--- What is required ---
Whenever a line carries the word "sütiket", pull it out of the entries.
*** Exercise material Section Begins ***
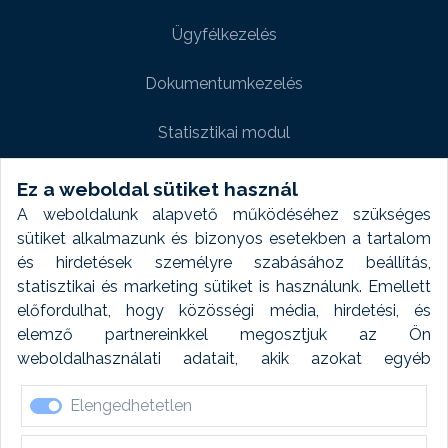
Ügyfélkezelés
Dokumentumkezelés
Statisztikai modul
Weboldal modul
Ez a weboldal sütiket használ
A weboldalunk alapvető működéséhez szükséges
Fényképtár extra modul
sütiket alkalmazunk és bizonyos esetekben a tartalom
és hirdetések személyre szabásához beállítás,
Autómosó modul
statisztikai és marketing sütiket is használunk. Emellett
előfordulhat, hogy közösségi média, hirdetési, és
Feladatütemezés
elemző partnereinkkel megosztjuk az Ön
weboldalhasználati adatait, akik azokat egyéb
Készletfinanszírozás
forrásokból gyűjtött adatokkal kombinálhatják. A sütik
Elengedhetetlen
elfogadásával kapcsolatosan naplózást végzünk és
ezen adatokat 6 hónap után automatikusan töröljük. A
*** Exercise material Section Ends ***
--- Solution to this problem ---
Ez a weboldal sütiket használ
sütiket alkalmazunk és bizonyos esetekben a tartalom
statisztikai és marketing sütiket is használunk. Emellett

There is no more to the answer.